Ground boring machine

The churn drill is a large drilling machine that bores large diameter holes in the ground. In mining, they were used to drill into the soft carbonate rocks of lead and zinc hosted regions to extract bulk samples of the ore. Churn drills are also called percussion drills, as they function by lifting and dropping a heavy chisel-like bit which breaks the rock as it falls. Churn drills are most effective in soft- to medium-density rock of relative shallow depth (10–50 metres).

==History==
Churn drills were invented as early as 221 BC in Qin dynasty China, capable of reaching a depth of 1500 m. Churn drills in ancient China were built of wood and labor-intensive, but were able to go through solid rock.

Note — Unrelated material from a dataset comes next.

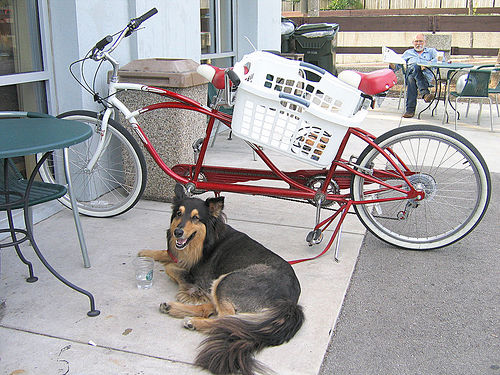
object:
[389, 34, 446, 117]
man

The churn drill appeared in Europe during the 12th century. A churn drill using steam power, based on "the ancient Chinese method of lifting and dropping a rod tipped with a bit," was first built in 1835 by Isaac Singer in the United States, according to The History of Grinding. In America, they were common in the Tri-State district areas during the lead and zinc mining in Missouri, Oklahoma, and Kansas.

There is an example of one of these machines at the Northern Life Museum in Fort Smith, Northwest Territories, Canada. It was used in 1929–1930 at the Pine Point lead and zinc mine in the Northwest Territories.